Job :: Look through the listing below and give the number of lines in which "APERTURE" occurs, nothing more.
######
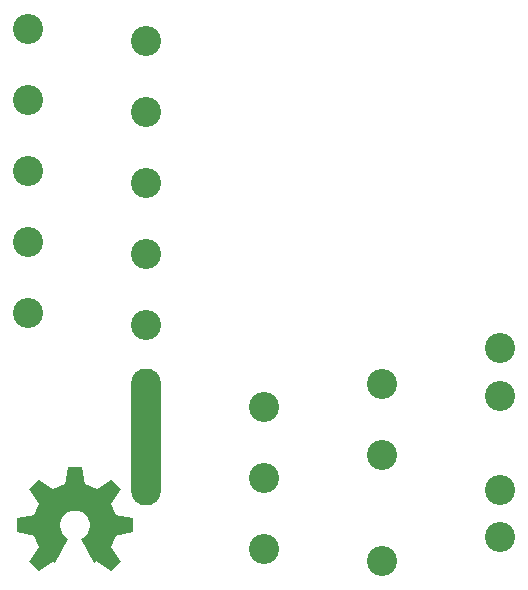
<source format=gts>
G04 (created by PCBNEW (2013-mar-13)-testing) date Mon 01 Jul 2013 17:25:34 WST*
%MOIN*%
G04 Gerber Fmt 3.4, Leading zero omitted, Abs format*
%FSLAX34Y34*%
G01*
G70*
G90*
G04 APERTURE LIST*
%ADD10C,0.006000*%
%ADD11C,0.100394*%
%ADD12O,0.100394X0.456693*%
G04 APERTURE END LIST*
G54D10*
G54D11*
X40157Y-40157D03*
X44094Y-40551D03*
X40157Y-44881D03*
X44094Y-45275D03*
X40157Y-49606D03*
X44094Y-50000D03*
X40157Y-42519D03*
X44094Y-42913D03*
X40157Y-47244D03*
X44094Y-47637D03*
X51968Y-57874D03*
X48031Y-52755D03*
X48031Y-55118D03*
X48031Y-57480D03*
X55905Y-57086D03*
X55905Y-55511D03*
X55905Y-50787D03*
X51968Y-54330D03*
X51968Y-51968D03*
X55905Y-52362D03*
G54D10*
G36*
X41964Y-54757D02*
X42074Y-55347D01*
X41390Y-55347D01*
X41500Y-54757D01*
X41964Y-54757D01*
X41964Y-54757D01*
G37*
G36*
X43263Y-55489D02*
X42924Y-55984D01*
X42440Y-55500D01*
X42935Y-55161D01*
X43263Y-55489D01*
X43263Y-55489D01*
G37*
G36*
X43667Y-56924D02*
X43077Y-57034D01*
X43077Y-56350D01*
X43667Y-56460D01*
X43667Y-56924D01*
X43667Y-56924D01*
G37*
G36*
X42935Y-58224D02*
X42440Y-57885D01*
X42924Y-57401D01*
X43263Y-57896D01*
X42935Y-58224D01*
X42935Y-58224D01*
G37*
G36*
X40528Y-55161D02*
X41023Y-55500D01*
X40540Y-55984D01*
X40200Y-55489D01*
X40528Y-55161D01*
X40528Y-55161D01*
G37*
G36*
X39797Y-56460D02*
X40387Y-56350D01*
X40387Y-57034D01*
X39797Y-56924D01*
X39797Y-56460D01*
X39797Y-56460D01*
G37*
G36*
X40200Y-57896D02*
X40540Y-57401D01*
X41023Y-57885D01*
X40528Y-58224D01*
X40200Y-57896D01*
X40200Y-57896D01*
G37*
G36*
X42026Y-55298D02*
X41863Y-56200D01*
X41600Y-56200D01*
X41437Y-55298D01*
X42026Y-55298D01*
X42026Y-55298D01*
G37*
G36*
X41471Y-55292D02*
X41666Y-56188D01*
X41423Y-56288D01*
X40927Y-55517D01*
X41471Y-55292D01*
X41471Y-55292D01*
G37*
G36*
X42536Y-55517D02*
X42041Y-56288D01*
X41798Y-56188D01*
X41992Y-55292D01*
X42536Y-55517D01*
X42536Y-55517D01*
G37*
G36*
X42925Y-55916D02*
X42172Y-56438D01*
X41986Y-56252D01*
X42508Y-55499D01*
X42925Y-55916D01*
X42925Y-55916D01*
G37*
G36*
X40955Y-55499D02*
X41478Y-56252D01*
X41292Y-56438D01*
X40539Y-55916D01*
X40955Y-55499D01*
X40955Y-55499D01*
G37*
G36*
X43132Y-56432D02*
X42236Y-56626D01*
X42136Y-56384D01*
X42907Y-55888D01*
X43132Y-56432D01*
X43132Y-56432D01*
G37*
G36*
X40557Y-55888D02*
X41328Y-56384D01*
X41227Y-56626D01*
X40331Y-56432D01*
X40557Y-55888D01*
X40557Y-55888D01*
G37*
G36*
X43126Y-56987D02*
X42224Y-56824D01*
X42224Y-56561D01*
X43126Y-56398D01*
X43126Y-56987D01*
X43126Y-56987D01*
G37*
G36*
X40338Y-56398D02*
X41240Y-56561D01*
X41240Y-56824D01*
X40338Y-56987D01*
X40338Y-56398D01*
X40338Y-56398D01*
G37*
G36*
X40331Y-56953D02*
X41227Y-56758D01*
X41328Y-57001D01*
X40557Y-57497D01*
X40331Y-56953D01*
X40331Y-56953D01*
G37*
G36*
X42907Y-57497D02*
X42136Y-57001D01*
X42236Y-56758D01*
X43132Y-56953D01*
X42907Y-57497D01*
X42907Y-57497D01*
G37*
G36*
X42508Y-57886D02*
X41986Y-57132D01*
X42172Y-56947D01*
X42925Y-57469D01*
X42508Y-57886D01*
X42508Y-57886D01*
G37*
G36*
X40539Y-57469D02*
X41292Y-56947D01*
X41478Y-57132D01*
X40955Y-57886D01*
X40539Y-57469D01*
X40539Y-57469D01*
G37*
G36*
X40836Y-57770D02*
X41405Y-57065D01*
X41514Y-57138D01*
X41081Y-57933D01*
X40836Y-57770D01*
X40836Y-57770D01*
G37*
G36*
X42382Y-57933D02*
X41950Y-57138D01*
X42059Y-57065D01*
X42628Y-57770D01*
X42382Y-57933D01*
X42382Y-57933D01*
G37*
G54D12*
X44094Y-53740D03*
M02*

</source>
######
Solution for this exercise :: 2